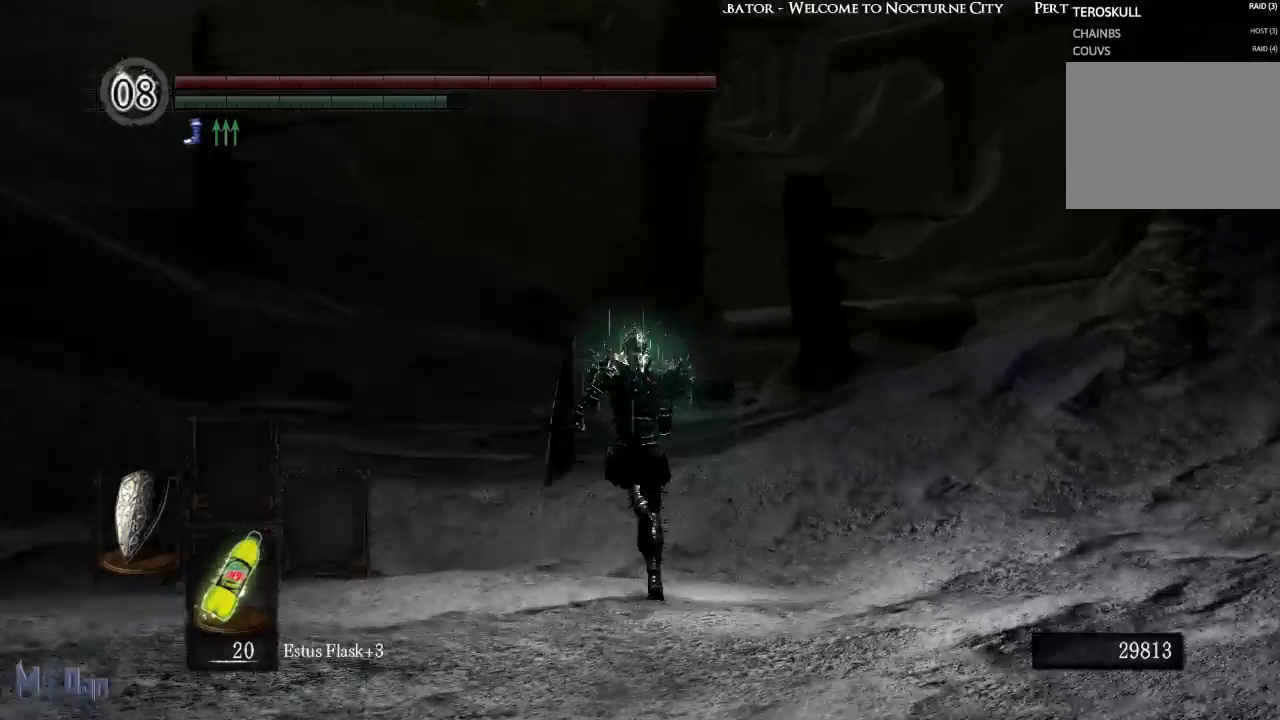
{"buttons": ["B"], "left_stick": "up", "right_stick": "down-right", "events": []}
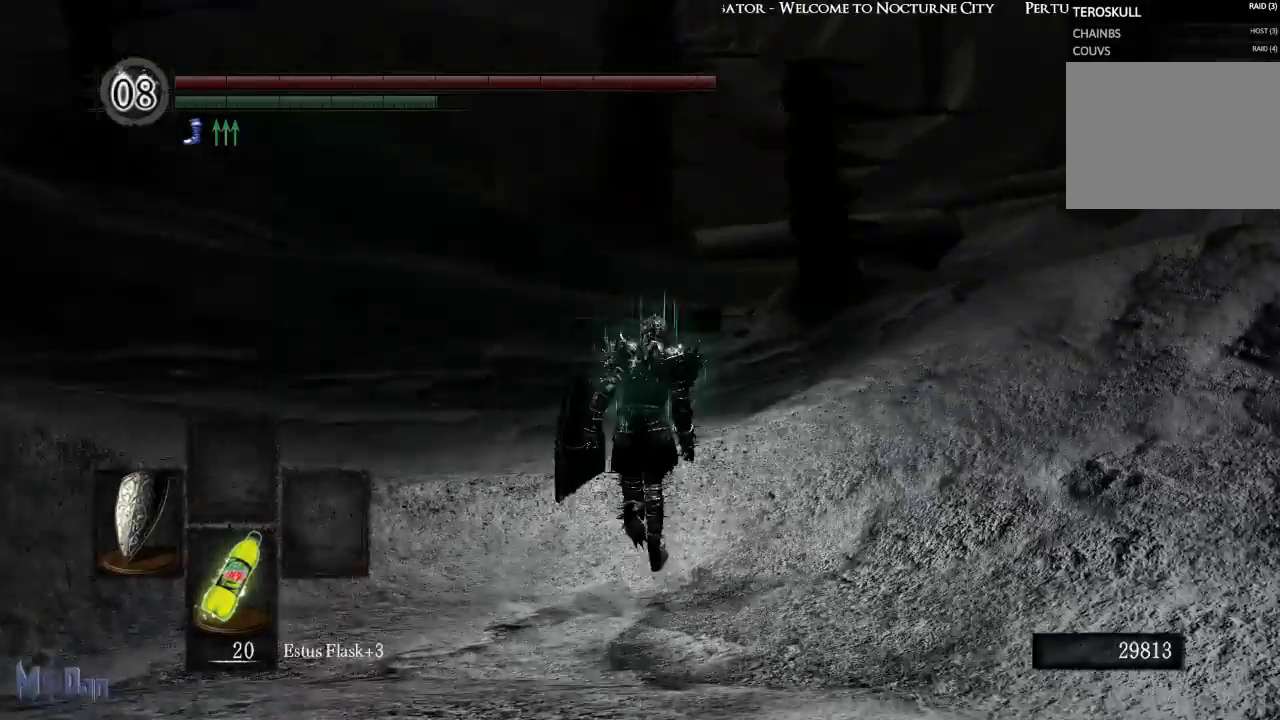
{"buttons": ["B"], "left_stick": "up", "right_stick": "down-right", "events": []}
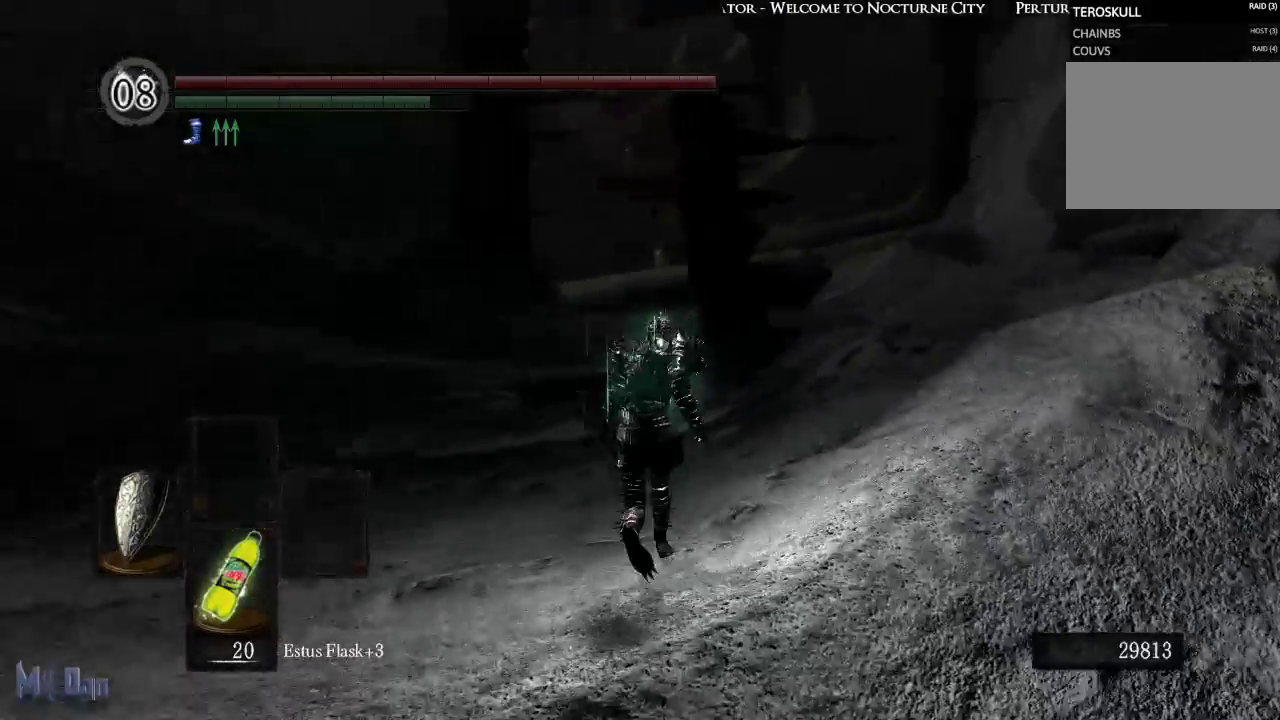
{"buttons": ["B"], "left_stick": "up", "right_stick": "center", "events": [[417, "right_stick", "center"]]}
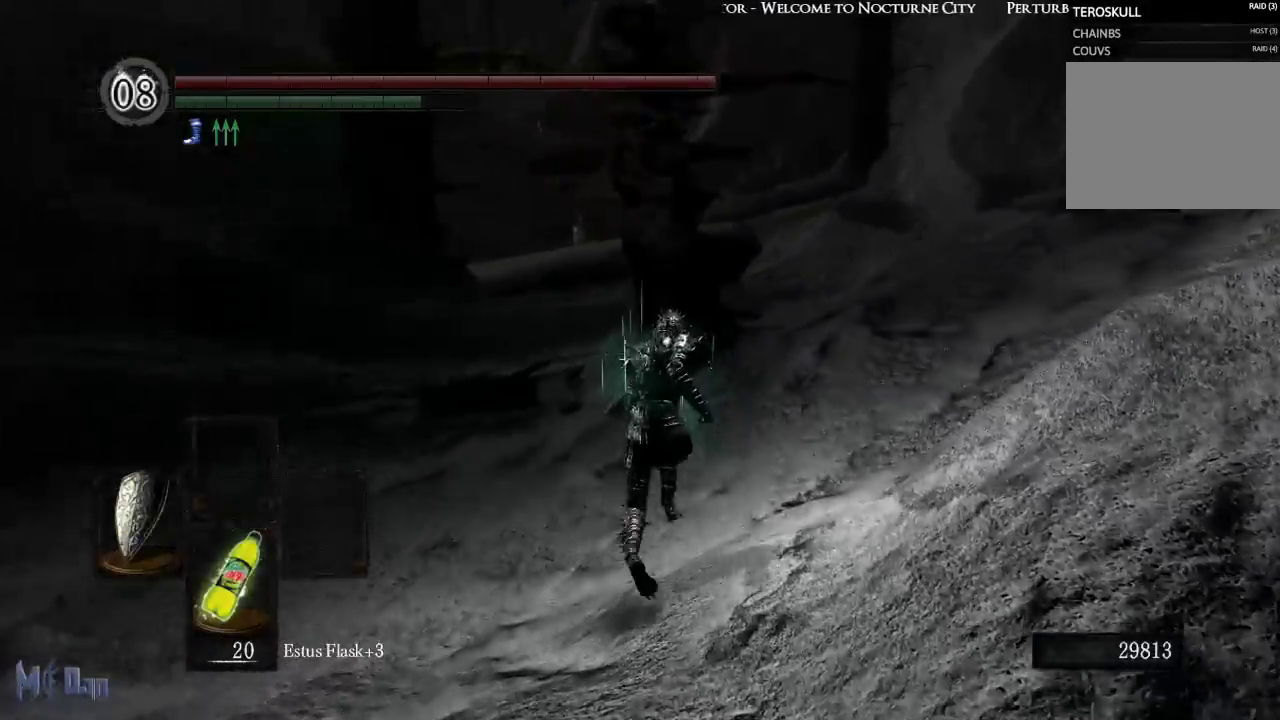
{"buttons": ["B"], "left_stick": "up", "right_stick": "center", "events": []}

☆ ☆ ☆ ☆ ☆ ☆ ☆

**Your assignment**
Please keep every line of the data the same when you reproduce it, and keep every picture out.

**Response to the task**
{"buttons": ["B"], "left_stick": "up", "right_stick": "down-right", "events": []}
{"buttons": ["B"], "left_stick": "up", "right_stick": "down-right", "events": []}
{"buttons": ["B"], "left_stick": "up", "right_stick": "center", "events": [[417, "right_stick", "center"]]}
{"buttons": ["B"], "left_stick": "up", "right_stick": "center", "events": []}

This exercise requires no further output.